Stars Suranne Jones and Lesley Sharp are back as Rachel Scott and Janet Bailey, the odd couple-ish crimefighting partnership forged over four previous series. This new season will feature a single crime story told over the course of all three installments, and will be “one of the biggest and darkest cases” that the detective duo has ever had to face.
The new three episode order marks a fairly significant format switch for the show, whose previous seasons clocked in at between six (Season 1) and eight episodes (Seasons 2-4) each. Of course, those episodes were all standalone installments in the sense that they lacked an overarching case between them – though I’d argue that many thematic and character beats carried over each week – instead of a serialized narrative.
So, what’s going to happen in this season that’s such a big deal?
Per the official announcement, the story goes like this: With DCI Gill Murray in retirement, ever-ambitious Rachel returns from her Vice secondment fired up and full of new ideas and initiatives. She’s gained valuable experience and really wants to make her mark as she returns to Syndicate 9’s Murder Squad.
Exhilarated to step up to the plate, Rachel is exactly who Janet and the Squad need to move forward with a terrifying and sinister Internet crime investigation of epic scale and unrelenting horror. Using her Vice authorisation, Rachel accesses a disturbing world where people brag about committing murder and lay down the gauntlet for the next victim. A game of ruthless life or death daring develops, as Scott & Bailey investigate multiple killers with horrifying and everlasting consequences. They will be changed forever and the investigation will take a devastating toll on their private, professional and personal lives.

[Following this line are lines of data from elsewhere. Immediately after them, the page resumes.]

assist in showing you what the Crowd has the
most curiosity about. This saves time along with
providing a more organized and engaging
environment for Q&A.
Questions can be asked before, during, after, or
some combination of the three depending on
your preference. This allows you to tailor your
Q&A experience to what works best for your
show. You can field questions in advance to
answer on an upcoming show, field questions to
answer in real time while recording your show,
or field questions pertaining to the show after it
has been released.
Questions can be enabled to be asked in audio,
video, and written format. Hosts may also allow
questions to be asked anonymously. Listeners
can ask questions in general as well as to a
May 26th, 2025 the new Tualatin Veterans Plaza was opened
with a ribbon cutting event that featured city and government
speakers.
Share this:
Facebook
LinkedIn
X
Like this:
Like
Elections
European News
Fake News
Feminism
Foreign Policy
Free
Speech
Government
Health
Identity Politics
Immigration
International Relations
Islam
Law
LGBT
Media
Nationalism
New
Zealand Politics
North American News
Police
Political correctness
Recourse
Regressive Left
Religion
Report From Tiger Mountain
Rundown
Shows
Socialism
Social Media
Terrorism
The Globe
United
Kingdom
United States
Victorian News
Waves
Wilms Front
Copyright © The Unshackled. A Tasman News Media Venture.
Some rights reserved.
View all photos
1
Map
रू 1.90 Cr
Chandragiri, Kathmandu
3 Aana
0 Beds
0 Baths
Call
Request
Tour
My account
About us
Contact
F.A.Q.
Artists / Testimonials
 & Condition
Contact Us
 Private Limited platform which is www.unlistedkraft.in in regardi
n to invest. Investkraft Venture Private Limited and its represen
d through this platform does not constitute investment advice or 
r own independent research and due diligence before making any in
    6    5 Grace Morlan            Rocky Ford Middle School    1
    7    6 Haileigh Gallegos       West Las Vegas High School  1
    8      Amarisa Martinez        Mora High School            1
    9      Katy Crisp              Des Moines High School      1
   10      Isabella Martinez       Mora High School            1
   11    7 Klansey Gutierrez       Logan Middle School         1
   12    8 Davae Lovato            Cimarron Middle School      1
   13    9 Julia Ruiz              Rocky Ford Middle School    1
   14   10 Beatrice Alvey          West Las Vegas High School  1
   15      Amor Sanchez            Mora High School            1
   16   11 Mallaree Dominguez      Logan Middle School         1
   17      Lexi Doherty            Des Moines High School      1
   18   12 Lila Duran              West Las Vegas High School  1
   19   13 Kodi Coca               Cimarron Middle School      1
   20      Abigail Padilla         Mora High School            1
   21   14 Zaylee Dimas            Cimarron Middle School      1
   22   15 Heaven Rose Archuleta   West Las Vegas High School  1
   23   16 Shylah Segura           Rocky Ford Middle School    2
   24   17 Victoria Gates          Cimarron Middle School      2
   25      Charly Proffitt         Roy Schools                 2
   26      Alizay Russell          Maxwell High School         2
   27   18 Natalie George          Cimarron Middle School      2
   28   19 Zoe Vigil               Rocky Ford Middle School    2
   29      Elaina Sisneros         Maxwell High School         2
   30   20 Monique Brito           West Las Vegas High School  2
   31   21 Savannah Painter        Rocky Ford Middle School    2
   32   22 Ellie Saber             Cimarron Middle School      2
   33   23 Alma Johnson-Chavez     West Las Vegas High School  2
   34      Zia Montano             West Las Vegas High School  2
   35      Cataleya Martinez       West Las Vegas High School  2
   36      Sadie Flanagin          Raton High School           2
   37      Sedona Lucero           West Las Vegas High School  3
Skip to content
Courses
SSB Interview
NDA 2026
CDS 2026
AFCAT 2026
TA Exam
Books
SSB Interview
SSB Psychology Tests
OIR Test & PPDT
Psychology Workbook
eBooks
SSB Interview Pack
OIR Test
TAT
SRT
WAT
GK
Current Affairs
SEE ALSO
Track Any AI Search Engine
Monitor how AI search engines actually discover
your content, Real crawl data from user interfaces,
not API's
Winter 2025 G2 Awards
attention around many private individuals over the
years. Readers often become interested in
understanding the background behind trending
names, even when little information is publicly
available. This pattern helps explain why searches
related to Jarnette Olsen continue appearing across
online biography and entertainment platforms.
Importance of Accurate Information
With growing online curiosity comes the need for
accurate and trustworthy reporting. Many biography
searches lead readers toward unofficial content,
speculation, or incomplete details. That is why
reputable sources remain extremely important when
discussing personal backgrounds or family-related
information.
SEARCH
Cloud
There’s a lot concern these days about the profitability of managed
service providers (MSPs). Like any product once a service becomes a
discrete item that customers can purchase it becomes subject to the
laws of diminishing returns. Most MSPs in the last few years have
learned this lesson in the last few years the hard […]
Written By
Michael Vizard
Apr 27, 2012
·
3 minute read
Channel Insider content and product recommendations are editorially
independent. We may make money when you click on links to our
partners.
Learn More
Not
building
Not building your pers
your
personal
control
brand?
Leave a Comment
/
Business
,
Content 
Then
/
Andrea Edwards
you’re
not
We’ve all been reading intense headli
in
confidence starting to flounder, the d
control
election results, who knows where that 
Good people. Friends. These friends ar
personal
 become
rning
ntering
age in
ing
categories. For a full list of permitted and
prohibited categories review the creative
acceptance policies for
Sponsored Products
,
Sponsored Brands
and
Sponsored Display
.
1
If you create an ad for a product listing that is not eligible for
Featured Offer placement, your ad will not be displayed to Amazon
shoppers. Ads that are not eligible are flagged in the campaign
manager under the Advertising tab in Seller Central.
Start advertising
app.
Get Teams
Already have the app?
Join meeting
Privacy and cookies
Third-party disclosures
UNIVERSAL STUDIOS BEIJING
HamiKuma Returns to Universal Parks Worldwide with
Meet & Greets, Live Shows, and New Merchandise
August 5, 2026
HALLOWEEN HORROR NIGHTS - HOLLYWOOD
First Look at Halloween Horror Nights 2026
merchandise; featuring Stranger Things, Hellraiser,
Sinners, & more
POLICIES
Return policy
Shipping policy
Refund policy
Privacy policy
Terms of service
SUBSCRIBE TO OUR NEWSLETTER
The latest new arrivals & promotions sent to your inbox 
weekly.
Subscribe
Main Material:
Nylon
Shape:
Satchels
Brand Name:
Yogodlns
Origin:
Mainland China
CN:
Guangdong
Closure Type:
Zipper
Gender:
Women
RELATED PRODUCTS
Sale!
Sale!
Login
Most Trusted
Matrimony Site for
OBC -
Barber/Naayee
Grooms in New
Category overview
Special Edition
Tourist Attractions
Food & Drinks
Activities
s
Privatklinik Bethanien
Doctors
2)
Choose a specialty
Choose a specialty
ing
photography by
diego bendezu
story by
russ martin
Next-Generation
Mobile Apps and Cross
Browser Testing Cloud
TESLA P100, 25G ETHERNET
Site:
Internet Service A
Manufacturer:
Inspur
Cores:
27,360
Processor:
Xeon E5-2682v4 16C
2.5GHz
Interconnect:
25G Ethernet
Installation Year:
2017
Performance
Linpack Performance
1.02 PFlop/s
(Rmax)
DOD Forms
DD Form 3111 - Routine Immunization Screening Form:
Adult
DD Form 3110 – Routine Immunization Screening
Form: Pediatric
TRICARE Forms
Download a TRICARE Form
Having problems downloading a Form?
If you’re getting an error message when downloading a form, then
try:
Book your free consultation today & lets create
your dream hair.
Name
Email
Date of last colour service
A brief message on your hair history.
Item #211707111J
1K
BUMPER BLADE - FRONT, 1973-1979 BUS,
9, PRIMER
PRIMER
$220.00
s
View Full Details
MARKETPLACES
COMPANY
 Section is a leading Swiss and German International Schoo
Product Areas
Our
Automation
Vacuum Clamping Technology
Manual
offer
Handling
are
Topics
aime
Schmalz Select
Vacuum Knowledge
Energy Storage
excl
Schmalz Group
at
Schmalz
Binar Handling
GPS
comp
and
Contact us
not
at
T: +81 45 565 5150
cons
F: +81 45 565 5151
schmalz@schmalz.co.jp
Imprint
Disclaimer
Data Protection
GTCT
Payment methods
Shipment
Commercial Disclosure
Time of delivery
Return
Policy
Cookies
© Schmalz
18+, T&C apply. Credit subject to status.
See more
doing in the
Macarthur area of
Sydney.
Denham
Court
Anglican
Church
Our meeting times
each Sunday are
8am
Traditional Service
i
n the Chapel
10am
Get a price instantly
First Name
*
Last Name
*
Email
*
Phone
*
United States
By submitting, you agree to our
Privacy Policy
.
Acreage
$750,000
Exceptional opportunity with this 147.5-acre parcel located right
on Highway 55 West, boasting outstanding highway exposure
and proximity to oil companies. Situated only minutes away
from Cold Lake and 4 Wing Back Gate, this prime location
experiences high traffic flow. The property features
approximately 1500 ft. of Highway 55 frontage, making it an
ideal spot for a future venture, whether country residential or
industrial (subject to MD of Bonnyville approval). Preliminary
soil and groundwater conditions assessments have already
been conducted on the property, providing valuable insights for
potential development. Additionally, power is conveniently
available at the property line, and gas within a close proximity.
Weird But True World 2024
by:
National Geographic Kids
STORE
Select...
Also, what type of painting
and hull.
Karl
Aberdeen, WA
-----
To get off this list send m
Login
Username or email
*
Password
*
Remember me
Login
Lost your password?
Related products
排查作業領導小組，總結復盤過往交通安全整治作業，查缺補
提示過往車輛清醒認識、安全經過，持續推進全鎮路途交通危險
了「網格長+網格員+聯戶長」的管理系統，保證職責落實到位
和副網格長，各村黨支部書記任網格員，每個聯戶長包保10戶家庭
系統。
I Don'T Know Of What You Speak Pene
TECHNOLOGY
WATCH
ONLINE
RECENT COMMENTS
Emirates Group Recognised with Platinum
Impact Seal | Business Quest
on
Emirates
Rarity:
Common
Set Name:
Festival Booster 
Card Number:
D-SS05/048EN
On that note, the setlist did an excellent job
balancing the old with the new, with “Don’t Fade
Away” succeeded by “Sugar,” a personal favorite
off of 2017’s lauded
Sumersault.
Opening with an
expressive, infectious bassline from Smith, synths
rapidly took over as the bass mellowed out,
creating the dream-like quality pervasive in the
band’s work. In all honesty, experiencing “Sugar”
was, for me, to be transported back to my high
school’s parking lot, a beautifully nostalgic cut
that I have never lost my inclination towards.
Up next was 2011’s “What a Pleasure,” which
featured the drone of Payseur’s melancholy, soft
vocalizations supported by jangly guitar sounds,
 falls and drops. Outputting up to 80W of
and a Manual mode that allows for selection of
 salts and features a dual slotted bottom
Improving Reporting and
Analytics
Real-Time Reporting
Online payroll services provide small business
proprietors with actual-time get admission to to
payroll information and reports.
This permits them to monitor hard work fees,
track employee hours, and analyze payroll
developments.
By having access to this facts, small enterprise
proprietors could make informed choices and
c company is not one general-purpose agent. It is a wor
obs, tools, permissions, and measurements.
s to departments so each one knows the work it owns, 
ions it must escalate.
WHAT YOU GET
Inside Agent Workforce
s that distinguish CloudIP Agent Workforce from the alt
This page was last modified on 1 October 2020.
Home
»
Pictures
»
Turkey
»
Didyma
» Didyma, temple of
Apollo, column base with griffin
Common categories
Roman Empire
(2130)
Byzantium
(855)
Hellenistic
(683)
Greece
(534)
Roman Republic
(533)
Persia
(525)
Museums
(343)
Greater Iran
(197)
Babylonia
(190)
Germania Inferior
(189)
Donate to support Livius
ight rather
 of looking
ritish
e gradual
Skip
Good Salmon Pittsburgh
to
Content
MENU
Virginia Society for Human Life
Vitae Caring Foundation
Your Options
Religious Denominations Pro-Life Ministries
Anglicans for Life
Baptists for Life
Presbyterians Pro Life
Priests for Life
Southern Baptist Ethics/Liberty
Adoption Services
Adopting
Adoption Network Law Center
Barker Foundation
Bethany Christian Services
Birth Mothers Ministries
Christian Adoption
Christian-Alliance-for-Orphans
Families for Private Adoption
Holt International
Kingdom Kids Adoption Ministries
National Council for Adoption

“We’re delighted to be returning to Scott & Bailey with an investigation that will have everlasting consequences for the characters,” said Executive Producer Nicola Shindler. “This series is more ambitious and sinister than ever before and the concept of a three part story allows us the opportunity to tackle a story of epic scale.”
This switch definitely seems to push Scott & Bailey more toward the “event series” category – see also: Luther and Sherlock – rather than a grind-it-out week to week procedural. Plus side? There’s a lot to be said for more in-depth and complicated plots. (I’m always here for serialized drama!) Negatives? Three episodes is way less than eight. However, rumors were flying after Season 4 aired that the show had been canceled entirely, so if this shorter, serialized seasons business is a mutually agreeable way to keep it going, everyone wins, right?
What do you think of the prospect of more Scott & Bailey?